What is Video in a World of Modern Technology?
By Erika Boorujy
Video. To many Millennials this term was synonymous with watching Disney movies on a VHS player. What is the difference between video, film, movies and such? Frankly, people from any generation can find these terms confusing, especially with the rapid development of technology in the media world.
Watching visual images began with film. While these plastic-like strips were first invented for taking still photos, film developed into large rolls capable of shooting a moving picture. Here we have the origin of the term “movie”. Movie is defined as a story or event recorded by a camera and shown on a screen. With the advance of digital technology, filming films with film is less common. So if films can be made without film, what makes it any different from a movie? “Film” still remains a term for the art of making movies and as a verb for capturing moving images. Some people use “film” as a more sophisticated expression of motion pictures or to reference pieces that are more artful like foreign or independent films. “Movie,” on the other hand, is often used to refer to more general productions and popular movies.

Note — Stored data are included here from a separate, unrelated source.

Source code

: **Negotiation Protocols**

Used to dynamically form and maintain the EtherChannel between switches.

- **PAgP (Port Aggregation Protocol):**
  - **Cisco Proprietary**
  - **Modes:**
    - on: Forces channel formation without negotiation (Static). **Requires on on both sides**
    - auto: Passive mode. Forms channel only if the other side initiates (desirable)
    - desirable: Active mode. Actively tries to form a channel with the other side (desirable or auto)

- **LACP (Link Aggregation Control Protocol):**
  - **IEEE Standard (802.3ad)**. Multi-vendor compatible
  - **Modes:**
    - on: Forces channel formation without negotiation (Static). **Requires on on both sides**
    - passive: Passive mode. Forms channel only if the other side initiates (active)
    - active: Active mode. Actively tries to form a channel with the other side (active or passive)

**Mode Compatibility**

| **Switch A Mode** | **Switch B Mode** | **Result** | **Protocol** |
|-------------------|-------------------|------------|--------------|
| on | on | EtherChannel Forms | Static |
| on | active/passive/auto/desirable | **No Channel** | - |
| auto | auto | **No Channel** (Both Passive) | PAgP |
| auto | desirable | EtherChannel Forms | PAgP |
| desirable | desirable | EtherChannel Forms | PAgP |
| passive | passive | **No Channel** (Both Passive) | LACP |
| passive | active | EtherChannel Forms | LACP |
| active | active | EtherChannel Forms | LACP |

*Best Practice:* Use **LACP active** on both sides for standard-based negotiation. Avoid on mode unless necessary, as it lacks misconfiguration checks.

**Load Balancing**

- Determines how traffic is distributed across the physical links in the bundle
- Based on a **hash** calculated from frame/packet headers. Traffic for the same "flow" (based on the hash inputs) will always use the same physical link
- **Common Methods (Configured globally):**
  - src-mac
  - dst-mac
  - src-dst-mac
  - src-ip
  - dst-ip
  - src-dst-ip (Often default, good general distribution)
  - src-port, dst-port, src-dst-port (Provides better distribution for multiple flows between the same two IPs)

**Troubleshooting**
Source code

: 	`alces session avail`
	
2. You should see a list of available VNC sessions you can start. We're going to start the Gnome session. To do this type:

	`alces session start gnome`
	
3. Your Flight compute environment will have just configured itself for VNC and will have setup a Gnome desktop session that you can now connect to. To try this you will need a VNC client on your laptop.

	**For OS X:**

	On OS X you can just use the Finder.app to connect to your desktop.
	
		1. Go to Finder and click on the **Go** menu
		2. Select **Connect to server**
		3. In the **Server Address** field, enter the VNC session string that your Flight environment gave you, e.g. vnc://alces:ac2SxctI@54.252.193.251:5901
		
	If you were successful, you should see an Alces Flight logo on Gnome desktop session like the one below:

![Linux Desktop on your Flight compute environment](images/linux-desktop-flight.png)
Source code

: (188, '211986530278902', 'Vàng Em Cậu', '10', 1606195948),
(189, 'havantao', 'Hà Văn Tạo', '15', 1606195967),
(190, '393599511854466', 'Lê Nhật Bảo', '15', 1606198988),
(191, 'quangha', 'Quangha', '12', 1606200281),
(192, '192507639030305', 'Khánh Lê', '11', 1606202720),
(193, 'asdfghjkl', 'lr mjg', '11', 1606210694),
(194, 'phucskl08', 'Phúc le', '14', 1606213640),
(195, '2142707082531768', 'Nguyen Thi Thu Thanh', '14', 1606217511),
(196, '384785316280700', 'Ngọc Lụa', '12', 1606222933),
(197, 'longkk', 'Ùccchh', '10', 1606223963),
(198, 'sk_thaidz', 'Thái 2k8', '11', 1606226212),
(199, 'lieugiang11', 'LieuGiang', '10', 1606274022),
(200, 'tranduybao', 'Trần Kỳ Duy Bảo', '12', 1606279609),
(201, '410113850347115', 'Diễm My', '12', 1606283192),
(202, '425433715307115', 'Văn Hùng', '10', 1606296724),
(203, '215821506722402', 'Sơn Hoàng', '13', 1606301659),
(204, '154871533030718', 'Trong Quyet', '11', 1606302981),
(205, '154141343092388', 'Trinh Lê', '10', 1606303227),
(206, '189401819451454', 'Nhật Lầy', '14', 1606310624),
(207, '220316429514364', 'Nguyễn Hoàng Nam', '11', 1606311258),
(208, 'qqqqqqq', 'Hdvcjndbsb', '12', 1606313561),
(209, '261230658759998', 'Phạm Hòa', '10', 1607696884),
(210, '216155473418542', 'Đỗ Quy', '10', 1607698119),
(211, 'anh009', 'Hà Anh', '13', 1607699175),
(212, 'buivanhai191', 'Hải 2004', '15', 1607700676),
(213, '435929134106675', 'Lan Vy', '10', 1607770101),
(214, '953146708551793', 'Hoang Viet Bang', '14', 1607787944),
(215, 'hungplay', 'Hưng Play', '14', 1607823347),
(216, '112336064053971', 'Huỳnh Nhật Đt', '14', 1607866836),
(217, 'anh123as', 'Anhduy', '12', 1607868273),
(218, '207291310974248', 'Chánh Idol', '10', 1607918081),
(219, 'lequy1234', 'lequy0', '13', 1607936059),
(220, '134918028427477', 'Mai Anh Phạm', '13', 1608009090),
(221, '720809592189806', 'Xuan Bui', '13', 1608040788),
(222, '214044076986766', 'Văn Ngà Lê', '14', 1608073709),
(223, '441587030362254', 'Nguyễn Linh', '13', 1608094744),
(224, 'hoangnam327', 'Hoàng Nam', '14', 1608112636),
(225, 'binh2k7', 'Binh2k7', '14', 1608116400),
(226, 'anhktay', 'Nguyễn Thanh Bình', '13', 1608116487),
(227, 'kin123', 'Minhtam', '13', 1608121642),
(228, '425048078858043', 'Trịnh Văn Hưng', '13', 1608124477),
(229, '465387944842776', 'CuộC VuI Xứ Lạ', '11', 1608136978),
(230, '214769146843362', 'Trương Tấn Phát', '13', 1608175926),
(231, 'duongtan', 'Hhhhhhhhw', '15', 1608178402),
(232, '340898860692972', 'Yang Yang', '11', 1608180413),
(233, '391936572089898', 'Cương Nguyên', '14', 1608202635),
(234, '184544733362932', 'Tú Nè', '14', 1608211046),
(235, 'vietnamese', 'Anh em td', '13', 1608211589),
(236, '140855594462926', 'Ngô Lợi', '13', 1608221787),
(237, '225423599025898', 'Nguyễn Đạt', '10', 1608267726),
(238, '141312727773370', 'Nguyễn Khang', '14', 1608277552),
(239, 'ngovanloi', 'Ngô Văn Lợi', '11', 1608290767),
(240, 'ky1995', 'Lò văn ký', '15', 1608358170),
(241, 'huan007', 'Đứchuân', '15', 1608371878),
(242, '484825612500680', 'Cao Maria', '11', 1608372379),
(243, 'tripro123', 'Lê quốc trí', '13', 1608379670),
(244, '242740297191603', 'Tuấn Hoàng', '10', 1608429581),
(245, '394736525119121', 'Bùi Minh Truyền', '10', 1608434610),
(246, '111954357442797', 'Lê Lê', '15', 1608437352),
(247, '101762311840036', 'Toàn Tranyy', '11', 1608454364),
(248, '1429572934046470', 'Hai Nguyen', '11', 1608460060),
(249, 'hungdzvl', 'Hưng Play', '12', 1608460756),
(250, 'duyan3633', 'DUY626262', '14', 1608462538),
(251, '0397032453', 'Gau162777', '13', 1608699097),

With such slight nuances, deciding if you are watching a “film” or a “movie” is still a contested issue depending on who you talk to, but what about “video”? The Merriam-Webster Dictionary defines video as “a movie, television show, event, etc., that has been recorded…so that it can be watched on a…screen.” The origin of the word is from the Latin vedere meaning “to see,” but is is also from the word “audio.” Combining the visual and auditory capability, we can see why the term “video” was coined. Yet, when “video” was first used in the 1930’s, it was used to describe the visual and not auditory channel.1 Today, video still describes the visual track, though in general we use the word to describe a movie combining sight and sound. Videotaping is the process of recording a movie, but video cameras were different from regular movie cameras because they did not record on film processed chemically, but were electronic. Videotape was a magnetic strip that has since been replaced with digital technology.
Evolution through Time
Most people growing up when film was the medium for recording movies did not have the luxury of a home theater. They would go to the cinema to watch films and a show on their television set. Watching videos on cassette tapes, or the popular VHS, became common household entertainment in the 1970’s. Tapes were the technology of the time, so the recording format was often considered equivalent to video. Then came the digital age and DVDs. Soon after, technology could handle streaming and downloading. Suddenly, it occurred to a Millennial like me, that the term video did not go out with the VHS. It was always a term for the product and not the medium. Maybe I’m the only one, but with all the overlapping of terms, it’s a relief not to have to worry about using the right word when filming a video on my iphone.
- Barbash, I and Taylor, L. Cross Cultural Filmmaking. University of California Press, 1997.